---- GIVEN DATA

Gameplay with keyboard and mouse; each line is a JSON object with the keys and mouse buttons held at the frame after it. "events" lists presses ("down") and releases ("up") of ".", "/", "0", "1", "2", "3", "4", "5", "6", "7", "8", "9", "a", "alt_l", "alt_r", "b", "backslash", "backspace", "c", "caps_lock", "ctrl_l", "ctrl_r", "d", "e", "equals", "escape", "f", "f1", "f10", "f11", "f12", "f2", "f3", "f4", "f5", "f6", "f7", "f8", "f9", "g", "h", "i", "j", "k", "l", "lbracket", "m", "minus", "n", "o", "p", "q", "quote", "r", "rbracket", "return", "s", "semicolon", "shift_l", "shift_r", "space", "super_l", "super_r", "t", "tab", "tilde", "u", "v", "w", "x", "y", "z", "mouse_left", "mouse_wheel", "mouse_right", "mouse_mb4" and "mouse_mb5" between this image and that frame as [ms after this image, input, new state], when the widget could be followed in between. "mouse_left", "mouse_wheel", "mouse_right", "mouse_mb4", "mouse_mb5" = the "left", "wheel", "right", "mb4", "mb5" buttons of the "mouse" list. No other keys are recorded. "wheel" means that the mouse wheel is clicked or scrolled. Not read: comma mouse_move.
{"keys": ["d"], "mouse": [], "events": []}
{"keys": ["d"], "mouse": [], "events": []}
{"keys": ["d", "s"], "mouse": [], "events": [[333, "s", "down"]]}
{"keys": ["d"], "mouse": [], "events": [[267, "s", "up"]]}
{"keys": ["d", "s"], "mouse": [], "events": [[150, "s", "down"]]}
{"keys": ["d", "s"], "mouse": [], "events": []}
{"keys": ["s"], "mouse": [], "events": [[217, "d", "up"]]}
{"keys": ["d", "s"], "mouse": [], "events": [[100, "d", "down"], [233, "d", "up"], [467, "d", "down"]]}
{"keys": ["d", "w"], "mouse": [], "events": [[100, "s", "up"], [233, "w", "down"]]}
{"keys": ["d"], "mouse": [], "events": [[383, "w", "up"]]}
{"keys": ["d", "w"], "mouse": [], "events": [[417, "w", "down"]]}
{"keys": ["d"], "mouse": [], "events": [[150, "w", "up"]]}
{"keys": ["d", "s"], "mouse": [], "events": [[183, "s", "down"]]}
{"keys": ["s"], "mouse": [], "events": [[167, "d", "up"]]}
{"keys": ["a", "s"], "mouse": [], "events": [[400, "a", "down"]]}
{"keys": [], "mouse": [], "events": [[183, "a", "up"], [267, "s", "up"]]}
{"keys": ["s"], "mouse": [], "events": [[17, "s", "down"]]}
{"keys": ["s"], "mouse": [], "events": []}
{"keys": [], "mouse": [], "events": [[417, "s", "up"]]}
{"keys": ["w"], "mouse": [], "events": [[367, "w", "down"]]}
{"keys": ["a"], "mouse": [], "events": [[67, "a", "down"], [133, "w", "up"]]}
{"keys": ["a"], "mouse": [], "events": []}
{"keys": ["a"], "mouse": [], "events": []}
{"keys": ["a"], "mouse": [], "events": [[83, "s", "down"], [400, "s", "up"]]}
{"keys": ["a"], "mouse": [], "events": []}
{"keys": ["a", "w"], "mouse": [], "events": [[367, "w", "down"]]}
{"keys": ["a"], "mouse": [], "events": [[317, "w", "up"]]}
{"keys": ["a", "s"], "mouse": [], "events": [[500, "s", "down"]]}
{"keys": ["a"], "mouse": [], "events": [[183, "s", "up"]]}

--------

### EXERCISE:
The records above are to be given again in full, exactly.

### SOLUTION:
Gameplay with keyboard and mouse; each line is a JSON object with the keys and mouse buttons held at the frame after it. "events" lists presses ("down") and releases ("up") of ".", "/", "0", "1", "2", "3", "4", "5", "6", "7", "8", "9", "a", "alt_l", "alt_r", "b", "backslash", "backspace", "c", "caps_lock", "ctrl_l", "ctrl_r", "d", "e", "equals", "escape", "f", "f1", "f10", "f11", "f12", "f2", "f3", "f4", "f5", "f6", "f7", "f8", "f9", "g", "h", "i", "j", "k", "l", "lbracket", "m", "minus", "n", "o", "p", "q", "quote", "r", "rbracket", "return", "s", "semicolon", "shift_l", "shift_r", "space", "super_l", "super_r", "t", "tab", "tilde", "u", "v", "w", "x", "y", "z", "mouse_left", "mouse_wheel", "mouse_right", "mouse_mb4" and "mouse_mb5" between this image and that frame as [ms after this image, input, new state], when the widget could be followed in between. "mouse_left", "mouse_wheel", "mouse_right", "mouse_mb4", "mouse_mb5" = the "left", "wheel", "right", "mb4", "mb5" buttons of the "mouse" list. No other keys are recorded. "wheel" means that the mouse wheel is clicked or scrolled. Not read: comma mouse_move.
{"keys": ["d"], "mouse": [], "events": []}
{"keys": ["d"], "mouse": [], "events": []}
{"keys": ["d", "s"], "mouse": [], "events": [[333, "s", "down"]]}
{"keys": ["d"], "mouse": [], "events": [[267, "s", "up"]]}
{"keys": ["d", "s"], "mouse": [], "events": [[150, "s", "down"]]}
{"keys": ["d", "s"], "mouse": [], "events": []}
{"keys": ["s"], "mouse": [], "events": [[217, "d", "up"]]}
{"keys": ["d", "s"], "mouse": [], "events": [[100, "d", "down"], [233, "d", "up"], [467, "d", "down"]]}
{"keys": ["d", "w"], "mouse": [], "events": [[100, "s", "up"], [233, "w", "down"]]}
{"keys": ["d"], "mouse": [], "events": [[383, "w", "up"]]}
{"keys": ["d", "w"], "mouse": [], "events": [[417, "w", "down"]]}
{"keys": ["d"], "mouse": [], "events": [[150, "w", "up"]]}
{"keys": ["d", "s"], "mouse": [], "events": [[183, "s", "down"]]}
{"keys": ["s"], "mouse": [], "events": [[167, "d", "up"]]}
{"keys": ["a", "s"], "mouse": [], "events": [[400, "a", "down"]]}
{"keys": [], "mouse": [], "events": [[183, "a", "up"], [267, "s", "up"]]}
{"keys": ["s"], "mouse": [], "events": [[17, "s", "down"]]}
{"keys": ["s"], "mouse": [], "events": []}
{"keys": [], "mouse": [], "events": [[417, "s", "up"]]}
{"keys": ["w"], "mouse": [], "events": [[367, "w", "down"]]}
{"keys": ["a"], "mouse": [], "events": [[67, "a", "down"], [133, "w", "up"]]}
{"keys": ["a"], "mouse": [], "events": []}
{"keys": ["a"], "mouse": [], "events": []}
{"keys": ["a"], "mouse": [], "events": [[83, "s", "down"], [400, "s", "up"]]}
{"keys": ["a"], "mouse": [], "events": []}
{"keys": ["a", "w"], "mouse": [], "events": [[367, "w", "down"]]}
{"keys": ["a"], "mouse": [], "events": [[317, "w", "up"]]}
{"keys": ["a", "s"], "mouse": [], "events": [[500, "s", "down"]]}
{"keys": ["a"], "mouse": [], "events": [[183, "s", "up"]]}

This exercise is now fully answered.